I.T, thriller politiquement incorrect

Quand l'e-cinema nous sauve de la grégarité pro-Snowden

 « Quand je pense à tous ces gens qui vont se ruer sur le nouveau film d’Oliver Stone… Et dire que certains d’entre eux sont inconscients d’avoir échappé à un attentat déjoué de justesse… C’est un peu : merci la NSA, maintenant je peux aller applaudir Snowden… » ai-je lâché l’autre soir tandis que je picorais la planche de charcuterie sympathiquement partagée par notre joyeuse tablée. Il y eut un bref silence avant ce cri d’indignation :

« Ah non, Olivier, tu ne vas tout de même pas… »

Si, si, j’allais le faire.

Avec mes amis des rues J-P Timbaud et Oberkampf, je suis souvent au bord de la rupture. Nous avons sur tous les sujets des idées radicalement opposées. Dark vador de nos apéros bio (dont personne ne souligne que, dans ces troquets qui surjouent l’identité de quartier, on est plus « saucisson, pinard » que « vivre ensemble »), je me maintiens résolument du côté obscur de la force.

Dimanche soir, je me suis tiré de ce mauvais pas en embrayant sur un film qui sortira en e-cinema le 9 novembre : I.T, d’un certain John Moore. J’aime ces petits films de producteurs – comme mes camarades, le vin également qualifié. Ces série B partagent avec le rouge de terroir une même bonne charpente – ici, un scénario solide, souvent issue d’une idée simple née sous quelque gros bonnet de Hollywood (Coco, j’ai pensé à ça…Tu m’écrirais un truc là-dessus ?), puis écrit à quatre, six ou huit mains, un scripte qui a fait pendant quelques semaines des allers-retours entre production et scénaristes et qu’on confie, enfin, à un réalisateur d’autant plus inventif et libre qu’à l’inverse de nos chers auteurs français, il n’aura pas « mis toutes ces tripes dans cette histoire ». Il est rare que ces films révolutionnent l’art cinématographique – ce n’est pas ce qu’on leur demande – mais ils nous entertainent efficacement.

Dans ce type de film, il y a également une liberté idéologique qui tranche avec le conformisme de gauche du cinéma d’auteur. Avec I.T, on sent tout le plaisir qu’ont eu les studios à imaginer ce personnage qui aurait pu être Edward Snowden – Edward Porter (James Frecheville), ancien expert de la NSA qu’il a également quittée, écœuré, et dont le seul but, désormais, est de pourrir la vie des autres, notamment celle d’un homme d’affaires, Mike Regan (Pierce Brosnan), dont il pirate l’ordinateur pour mieux saccager la sphère privée. À l’archange Snowden de la bien-pensance, Hollywood oppose son double déchu, un geek pervers et mal intentionné. On se régale.

Contrairement à la plupart de leurs homologues européens, ces productions accordent une grande attention aux scénarios. Parfois pour le pire, quand trop de rebondissements finissent par épuiser notre intérêt – un peu comme ces tout petits qu’on rend idiot à force de les stimuler de hochets et autres clochettes multicolores. Mais souvent aussi pour le meilleur. Ici, les motivations psychologiques du bad guy sont particulièrement bien senties : Ed Porter est ravagé d’envie ; pervers, il jouit autant d’être éconduit que de transgresser les limites qu’on voudrait lui imposer. C’est juste, bien vu, finaud.

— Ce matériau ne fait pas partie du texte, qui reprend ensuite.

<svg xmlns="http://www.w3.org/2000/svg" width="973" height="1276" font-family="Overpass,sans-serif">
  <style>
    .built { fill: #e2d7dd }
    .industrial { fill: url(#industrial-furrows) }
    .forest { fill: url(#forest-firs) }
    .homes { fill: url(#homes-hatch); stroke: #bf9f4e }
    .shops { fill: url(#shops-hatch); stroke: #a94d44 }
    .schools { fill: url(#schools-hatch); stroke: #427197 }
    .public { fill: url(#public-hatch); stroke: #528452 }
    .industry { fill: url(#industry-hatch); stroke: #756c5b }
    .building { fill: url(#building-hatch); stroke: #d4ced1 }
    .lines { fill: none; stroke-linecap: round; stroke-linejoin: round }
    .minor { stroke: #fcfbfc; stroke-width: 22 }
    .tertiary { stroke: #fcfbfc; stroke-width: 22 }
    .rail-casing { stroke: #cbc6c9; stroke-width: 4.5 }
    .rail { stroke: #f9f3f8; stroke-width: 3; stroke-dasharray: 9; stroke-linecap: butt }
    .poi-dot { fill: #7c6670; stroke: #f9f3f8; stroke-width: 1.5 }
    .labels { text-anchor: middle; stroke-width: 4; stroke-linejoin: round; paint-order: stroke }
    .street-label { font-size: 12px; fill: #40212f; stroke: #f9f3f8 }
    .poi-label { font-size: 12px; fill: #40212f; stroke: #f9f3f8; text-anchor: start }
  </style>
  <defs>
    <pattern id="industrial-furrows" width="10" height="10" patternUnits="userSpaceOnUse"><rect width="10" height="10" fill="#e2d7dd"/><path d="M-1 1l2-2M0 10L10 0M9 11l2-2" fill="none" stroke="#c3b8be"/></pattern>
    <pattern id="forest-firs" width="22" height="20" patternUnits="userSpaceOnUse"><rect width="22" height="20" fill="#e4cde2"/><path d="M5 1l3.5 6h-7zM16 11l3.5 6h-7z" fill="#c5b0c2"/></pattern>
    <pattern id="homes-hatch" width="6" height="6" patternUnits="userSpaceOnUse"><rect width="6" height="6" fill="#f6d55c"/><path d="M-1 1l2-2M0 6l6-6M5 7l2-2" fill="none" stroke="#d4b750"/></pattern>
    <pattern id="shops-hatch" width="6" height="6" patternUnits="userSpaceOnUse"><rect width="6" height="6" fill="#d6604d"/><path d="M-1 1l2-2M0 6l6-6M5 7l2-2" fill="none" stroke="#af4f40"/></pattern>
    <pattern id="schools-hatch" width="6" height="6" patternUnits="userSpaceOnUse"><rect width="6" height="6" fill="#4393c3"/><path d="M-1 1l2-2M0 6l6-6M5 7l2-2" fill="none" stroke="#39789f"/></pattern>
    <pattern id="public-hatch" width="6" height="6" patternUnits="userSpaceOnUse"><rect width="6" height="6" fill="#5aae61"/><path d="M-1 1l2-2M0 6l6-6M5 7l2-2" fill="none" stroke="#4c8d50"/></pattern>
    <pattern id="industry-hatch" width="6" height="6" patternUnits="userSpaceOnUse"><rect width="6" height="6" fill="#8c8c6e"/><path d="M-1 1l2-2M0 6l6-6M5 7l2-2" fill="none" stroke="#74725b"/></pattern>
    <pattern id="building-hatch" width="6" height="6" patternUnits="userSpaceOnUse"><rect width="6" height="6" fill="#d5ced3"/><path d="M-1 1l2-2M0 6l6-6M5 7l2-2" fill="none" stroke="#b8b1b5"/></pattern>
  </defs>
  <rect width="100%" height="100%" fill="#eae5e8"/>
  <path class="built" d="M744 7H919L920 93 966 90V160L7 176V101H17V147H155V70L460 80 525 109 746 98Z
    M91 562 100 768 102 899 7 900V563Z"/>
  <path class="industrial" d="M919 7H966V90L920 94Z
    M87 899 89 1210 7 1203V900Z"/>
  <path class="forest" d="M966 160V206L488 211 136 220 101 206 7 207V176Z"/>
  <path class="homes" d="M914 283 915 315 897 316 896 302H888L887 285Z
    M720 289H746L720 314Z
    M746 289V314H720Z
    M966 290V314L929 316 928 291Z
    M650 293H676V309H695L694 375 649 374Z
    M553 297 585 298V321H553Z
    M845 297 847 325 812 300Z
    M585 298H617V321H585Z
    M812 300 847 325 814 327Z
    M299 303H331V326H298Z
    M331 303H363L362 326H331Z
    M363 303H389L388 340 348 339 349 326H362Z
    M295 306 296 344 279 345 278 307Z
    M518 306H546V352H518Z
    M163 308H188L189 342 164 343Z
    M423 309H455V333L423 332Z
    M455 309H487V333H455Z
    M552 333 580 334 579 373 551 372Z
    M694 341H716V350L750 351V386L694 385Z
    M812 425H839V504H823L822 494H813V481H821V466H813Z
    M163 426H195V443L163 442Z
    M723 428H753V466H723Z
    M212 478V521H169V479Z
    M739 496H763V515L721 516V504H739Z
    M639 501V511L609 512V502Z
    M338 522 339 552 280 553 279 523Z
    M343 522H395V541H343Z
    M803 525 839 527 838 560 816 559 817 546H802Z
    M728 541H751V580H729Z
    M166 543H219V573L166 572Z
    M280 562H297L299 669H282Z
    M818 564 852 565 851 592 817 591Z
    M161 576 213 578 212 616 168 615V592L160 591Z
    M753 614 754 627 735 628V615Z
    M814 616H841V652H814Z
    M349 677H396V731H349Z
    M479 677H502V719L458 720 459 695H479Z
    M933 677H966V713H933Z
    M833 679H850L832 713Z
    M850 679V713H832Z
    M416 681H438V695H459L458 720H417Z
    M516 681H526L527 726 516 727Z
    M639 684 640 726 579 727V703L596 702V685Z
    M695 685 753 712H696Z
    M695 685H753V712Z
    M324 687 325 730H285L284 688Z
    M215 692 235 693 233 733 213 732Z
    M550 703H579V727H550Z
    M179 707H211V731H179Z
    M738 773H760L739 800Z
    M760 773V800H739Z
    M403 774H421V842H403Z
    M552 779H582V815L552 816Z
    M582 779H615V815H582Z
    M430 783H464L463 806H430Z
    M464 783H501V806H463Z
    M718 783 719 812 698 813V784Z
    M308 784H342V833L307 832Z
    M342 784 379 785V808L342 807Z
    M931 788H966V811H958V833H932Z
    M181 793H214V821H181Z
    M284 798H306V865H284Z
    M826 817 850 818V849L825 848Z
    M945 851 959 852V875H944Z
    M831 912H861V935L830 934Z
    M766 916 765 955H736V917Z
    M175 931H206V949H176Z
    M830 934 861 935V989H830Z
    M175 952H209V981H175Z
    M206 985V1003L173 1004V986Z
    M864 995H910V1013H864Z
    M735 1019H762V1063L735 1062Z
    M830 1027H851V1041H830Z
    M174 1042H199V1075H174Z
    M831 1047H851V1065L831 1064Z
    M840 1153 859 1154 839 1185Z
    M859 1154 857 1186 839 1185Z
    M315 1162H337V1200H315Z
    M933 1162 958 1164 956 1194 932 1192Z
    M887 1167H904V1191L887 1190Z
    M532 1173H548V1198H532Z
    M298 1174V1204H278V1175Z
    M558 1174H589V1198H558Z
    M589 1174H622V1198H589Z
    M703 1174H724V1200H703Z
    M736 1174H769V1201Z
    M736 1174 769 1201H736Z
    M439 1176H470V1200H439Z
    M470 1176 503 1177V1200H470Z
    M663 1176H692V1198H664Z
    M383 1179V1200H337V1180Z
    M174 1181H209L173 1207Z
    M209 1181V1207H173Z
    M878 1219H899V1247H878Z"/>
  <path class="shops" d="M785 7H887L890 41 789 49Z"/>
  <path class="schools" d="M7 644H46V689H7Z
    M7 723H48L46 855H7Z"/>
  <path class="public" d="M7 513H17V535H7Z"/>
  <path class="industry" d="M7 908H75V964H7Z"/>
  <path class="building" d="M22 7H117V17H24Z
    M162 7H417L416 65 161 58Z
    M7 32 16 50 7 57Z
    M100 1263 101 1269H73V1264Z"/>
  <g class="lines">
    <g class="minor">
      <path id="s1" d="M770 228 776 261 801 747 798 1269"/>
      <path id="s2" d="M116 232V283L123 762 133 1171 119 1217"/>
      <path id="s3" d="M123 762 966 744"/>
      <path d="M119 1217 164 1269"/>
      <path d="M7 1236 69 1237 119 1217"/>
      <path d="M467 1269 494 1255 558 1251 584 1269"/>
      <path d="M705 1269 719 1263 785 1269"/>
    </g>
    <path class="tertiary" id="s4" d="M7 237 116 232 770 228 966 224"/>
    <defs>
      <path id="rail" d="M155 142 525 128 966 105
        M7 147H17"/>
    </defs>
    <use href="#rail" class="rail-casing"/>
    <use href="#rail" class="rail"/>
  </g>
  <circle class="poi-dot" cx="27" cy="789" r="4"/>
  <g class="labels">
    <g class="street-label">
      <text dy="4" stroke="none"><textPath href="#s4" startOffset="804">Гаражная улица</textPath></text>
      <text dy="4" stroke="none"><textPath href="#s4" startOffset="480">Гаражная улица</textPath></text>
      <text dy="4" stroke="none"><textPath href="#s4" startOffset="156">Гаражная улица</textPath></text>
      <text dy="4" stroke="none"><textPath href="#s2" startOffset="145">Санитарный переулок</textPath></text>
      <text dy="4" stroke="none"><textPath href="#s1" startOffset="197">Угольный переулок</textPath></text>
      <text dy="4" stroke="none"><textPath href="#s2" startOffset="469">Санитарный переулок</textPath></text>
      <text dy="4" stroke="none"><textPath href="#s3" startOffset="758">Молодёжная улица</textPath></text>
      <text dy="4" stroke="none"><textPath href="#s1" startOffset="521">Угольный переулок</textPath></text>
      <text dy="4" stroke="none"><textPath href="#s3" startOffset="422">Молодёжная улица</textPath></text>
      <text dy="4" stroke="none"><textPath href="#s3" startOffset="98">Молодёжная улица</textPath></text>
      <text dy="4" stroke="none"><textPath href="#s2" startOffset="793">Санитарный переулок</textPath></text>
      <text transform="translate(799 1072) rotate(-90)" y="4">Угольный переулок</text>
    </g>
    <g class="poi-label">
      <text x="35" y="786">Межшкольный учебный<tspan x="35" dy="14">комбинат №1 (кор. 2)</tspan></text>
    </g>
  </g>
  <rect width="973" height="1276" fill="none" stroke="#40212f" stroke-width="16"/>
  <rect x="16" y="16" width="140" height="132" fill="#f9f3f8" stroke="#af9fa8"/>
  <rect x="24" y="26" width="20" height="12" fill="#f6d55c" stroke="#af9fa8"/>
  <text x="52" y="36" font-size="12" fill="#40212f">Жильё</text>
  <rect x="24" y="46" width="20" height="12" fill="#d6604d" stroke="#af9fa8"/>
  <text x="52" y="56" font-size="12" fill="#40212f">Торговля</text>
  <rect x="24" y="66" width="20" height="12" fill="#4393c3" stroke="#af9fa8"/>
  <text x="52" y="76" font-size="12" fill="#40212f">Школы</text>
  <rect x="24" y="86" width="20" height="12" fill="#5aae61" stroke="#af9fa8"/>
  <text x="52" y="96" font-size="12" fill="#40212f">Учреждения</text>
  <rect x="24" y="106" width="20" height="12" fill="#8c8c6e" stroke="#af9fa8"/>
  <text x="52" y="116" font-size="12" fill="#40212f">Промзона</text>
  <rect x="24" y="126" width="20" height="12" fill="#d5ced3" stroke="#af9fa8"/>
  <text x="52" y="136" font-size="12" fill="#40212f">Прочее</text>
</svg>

Quant à la réalisation, je l’ai trouvée efficace, inventive – et ni sur le mode contemplatif-soporifique, ni sur celui d’agité de la focale transformant toute séance de cinéma en manège à sensations. De plus, si le western était photogénique (ah, Death valley en scope!), on ne peut pas en dire autant de ces films ayant l’informatique pour thème. En tant que spectateurs, nous souffrons depuis des années de ces copies d’écran sur grand écran, de ces incrustations diverses, incessantes, imitant les réseaux sociaux. John Moore, le réalisateur d’I.T, s’en tire plutôt bien – et notamment grâce à son chef décorateur qui a inventé un genre de mur d’écrans disparates, donnant à l’image si convenue de l’informatique une esthétique surprenante, intéressante et – je crois – inédite.

Seule ombre au tableau, le film ne sort pas en salles mais en e-cinéma. Mais à tous ceux que la grégarité Stono-Snowdenienne épuise, I.T apparaîtra comme un bon antidote.

I.T, de John Moore, avec Pierce Brosnan – sortie le 9 novembre en e-cinema.